=== AIM ===
Convert everything from the first row below down to the line containing "elevation (m): 1219" into a two-column CSV with the headers field and value. Give one CSV line per row, put each part in its own quoted field, and replace any line breaks with spaces.

----- GIVEN RECORDS

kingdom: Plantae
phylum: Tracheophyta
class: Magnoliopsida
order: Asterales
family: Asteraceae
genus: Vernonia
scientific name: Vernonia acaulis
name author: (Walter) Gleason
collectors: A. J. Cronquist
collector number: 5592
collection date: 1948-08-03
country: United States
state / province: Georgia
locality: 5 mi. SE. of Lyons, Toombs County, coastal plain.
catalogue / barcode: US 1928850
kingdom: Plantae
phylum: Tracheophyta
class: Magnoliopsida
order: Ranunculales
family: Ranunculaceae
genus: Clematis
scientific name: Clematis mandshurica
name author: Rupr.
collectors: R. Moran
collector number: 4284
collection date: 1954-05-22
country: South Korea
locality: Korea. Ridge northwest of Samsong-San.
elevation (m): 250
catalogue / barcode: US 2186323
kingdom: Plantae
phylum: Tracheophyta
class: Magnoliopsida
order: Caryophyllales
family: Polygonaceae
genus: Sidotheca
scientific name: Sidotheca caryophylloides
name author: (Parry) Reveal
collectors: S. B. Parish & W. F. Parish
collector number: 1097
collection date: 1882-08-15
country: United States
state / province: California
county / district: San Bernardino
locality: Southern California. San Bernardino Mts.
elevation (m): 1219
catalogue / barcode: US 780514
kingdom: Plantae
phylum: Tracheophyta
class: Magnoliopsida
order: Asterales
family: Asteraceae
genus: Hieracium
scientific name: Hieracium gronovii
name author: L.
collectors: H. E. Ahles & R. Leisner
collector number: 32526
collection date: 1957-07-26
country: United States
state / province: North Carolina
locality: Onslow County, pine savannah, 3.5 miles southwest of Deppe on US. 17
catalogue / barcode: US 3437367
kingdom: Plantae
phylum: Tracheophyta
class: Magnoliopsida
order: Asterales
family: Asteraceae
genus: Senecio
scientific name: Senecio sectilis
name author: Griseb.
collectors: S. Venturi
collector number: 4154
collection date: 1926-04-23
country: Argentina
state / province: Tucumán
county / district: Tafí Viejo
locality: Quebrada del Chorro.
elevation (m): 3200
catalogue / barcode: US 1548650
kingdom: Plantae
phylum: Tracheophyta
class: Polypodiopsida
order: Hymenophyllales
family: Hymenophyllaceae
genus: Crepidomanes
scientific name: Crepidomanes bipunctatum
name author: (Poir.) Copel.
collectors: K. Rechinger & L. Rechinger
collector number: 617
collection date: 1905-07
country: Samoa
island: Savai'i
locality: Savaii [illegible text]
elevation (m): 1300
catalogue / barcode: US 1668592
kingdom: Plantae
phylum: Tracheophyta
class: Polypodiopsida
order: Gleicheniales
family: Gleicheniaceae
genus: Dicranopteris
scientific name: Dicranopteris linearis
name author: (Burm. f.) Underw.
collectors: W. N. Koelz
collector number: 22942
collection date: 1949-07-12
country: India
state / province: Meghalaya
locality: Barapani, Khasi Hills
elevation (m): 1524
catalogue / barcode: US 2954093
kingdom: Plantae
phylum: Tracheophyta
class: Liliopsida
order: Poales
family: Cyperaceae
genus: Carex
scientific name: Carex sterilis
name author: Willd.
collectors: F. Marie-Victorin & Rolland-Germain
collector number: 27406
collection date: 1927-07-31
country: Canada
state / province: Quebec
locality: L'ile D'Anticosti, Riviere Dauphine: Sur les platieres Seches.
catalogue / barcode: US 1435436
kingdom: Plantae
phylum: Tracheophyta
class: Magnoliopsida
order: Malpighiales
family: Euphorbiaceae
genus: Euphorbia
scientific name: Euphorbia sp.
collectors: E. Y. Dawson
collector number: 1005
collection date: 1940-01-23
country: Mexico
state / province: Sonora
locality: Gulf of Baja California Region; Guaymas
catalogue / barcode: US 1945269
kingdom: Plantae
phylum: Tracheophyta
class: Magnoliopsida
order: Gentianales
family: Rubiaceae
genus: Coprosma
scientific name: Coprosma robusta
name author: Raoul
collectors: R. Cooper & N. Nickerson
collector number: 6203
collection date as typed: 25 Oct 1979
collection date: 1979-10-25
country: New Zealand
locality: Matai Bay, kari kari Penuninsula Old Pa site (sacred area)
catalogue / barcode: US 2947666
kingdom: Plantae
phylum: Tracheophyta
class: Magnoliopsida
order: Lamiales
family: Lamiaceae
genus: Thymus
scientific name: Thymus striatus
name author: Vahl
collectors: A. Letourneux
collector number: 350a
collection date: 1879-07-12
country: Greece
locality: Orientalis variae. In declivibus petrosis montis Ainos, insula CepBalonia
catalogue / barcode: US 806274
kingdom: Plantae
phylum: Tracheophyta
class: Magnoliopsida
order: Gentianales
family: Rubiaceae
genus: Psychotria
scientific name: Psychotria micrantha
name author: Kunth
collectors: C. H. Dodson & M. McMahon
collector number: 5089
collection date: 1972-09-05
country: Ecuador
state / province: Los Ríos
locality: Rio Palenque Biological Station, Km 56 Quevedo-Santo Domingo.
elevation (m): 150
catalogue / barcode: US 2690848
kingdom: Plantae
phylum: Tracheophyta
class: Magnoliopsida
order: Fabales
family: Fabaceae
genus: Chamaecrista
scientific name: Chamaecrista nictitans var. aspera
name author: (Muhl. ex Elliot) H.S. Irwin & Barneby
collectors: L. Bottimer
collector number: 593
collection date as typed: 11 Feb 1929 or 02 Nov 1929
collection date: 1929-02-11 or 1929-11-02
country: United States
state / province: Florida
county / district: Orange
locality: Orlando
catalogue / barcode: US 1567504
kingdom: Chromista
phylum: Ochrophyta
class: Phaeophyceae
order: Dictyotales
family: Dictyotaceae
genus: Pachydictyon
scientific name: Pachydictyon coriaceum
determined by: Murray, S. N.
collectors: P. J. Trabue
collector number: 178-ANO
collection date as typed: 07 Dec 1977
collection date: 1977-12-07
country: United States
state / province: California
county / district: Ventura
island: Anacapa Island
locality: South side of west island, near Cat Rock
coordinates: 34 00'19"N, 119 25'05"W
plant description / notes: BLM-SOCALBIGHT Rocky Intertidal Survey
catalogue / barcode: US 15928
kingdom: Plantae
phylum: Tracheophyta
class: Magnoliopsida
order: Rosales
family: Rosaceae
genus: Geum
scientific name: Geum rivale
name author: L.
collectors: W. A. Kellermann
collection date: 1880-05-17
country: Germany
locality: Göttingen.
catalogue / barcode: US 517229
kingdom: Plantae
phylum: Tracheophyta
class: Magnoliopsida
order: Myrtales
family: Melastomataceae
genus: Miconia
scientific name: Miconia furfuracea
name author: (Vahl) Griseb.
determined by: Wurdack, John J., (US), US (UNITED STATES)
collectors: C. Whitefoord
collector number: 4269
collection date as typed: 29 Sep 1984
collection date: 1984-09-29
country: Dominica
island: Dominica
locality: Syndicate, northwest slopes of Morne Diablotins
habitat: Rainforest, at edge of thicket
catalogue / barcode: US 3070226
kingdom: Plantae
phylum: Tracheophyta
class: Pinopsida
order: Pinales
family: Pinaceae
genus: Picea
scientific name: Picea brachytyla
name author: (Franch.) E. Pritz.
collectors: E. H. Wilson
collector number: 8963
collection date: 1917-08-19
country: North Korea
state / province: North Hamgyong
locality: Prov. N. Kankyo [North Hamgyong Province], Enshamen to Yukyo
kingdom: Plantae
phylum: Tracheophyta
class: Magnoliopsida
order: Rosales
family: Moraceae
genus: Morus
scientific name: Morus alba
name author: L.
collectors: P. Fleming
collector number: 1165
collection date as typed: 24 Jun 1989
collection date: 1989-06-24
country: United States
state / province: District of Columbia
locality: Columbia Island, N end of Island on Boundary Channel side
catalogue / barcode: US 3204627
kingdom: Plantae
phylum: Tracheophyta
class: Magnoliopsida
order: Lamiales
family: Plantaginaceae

----------

=== IN RESPONSE ===
field,value
"kingdom:","Plantae"
"phylum:","Tracheophyta"
"class:","Magnoliopsida"
"order:","Asterales"
"family:","Asteraceae"
"genus:","Vernonia"
"scientific name:","Vernonia acaulis"
"name author:","(Walter) Gleason"
"collectors:","A. J. Cronquist"
"collector number:","5592"
"collection date:","1948-08-03"
"country:","United States"
"state / province:","Georgia"
"locality:","5 mi. SE. of Lyons, Toombs County, coastal plain."
"catalogue / barcode:","US 1928850"
"kingdom:","Plantae"
"phylum:","Tracheophyta"
"class:","Magnoliopsida"
"order:","Ranunculales"
"family:","Ranunculaceae"
"genus:","Clematis"
"scientific name:","Clematis mandshurica"
"name author:","Rupr."
"collectors:","R. Moran"
"collector number:","4284"
"collection date:","1954-05-22"
"country:","South Korea"
"locality:","Korea. Ridge northwest of Samsong-San."
"elevation (m):","250"
"catalogue / barcode:","US 2186323"
"kingdom:","Plantae"
"phylum:","Tracheophyta"
"class:","Magnoliopsida"
"order:","Caryophyllales"
"family:","Polygonaceae"
"genus:","Sidotheca"
"scientific name:","Sidotheca caryophylloides"
"name author:","(Parry) Reveal"
"collectors:","S. B. Parish & W. F. Parish"
"collector number:","1097"
"collection date:","1882-08-15"
"country:","United States"
"state / province:","California"
"county / district:","San Bernardino"
"locality:","Southern California. San Bernardino Mts."
"elevation (m):","1219"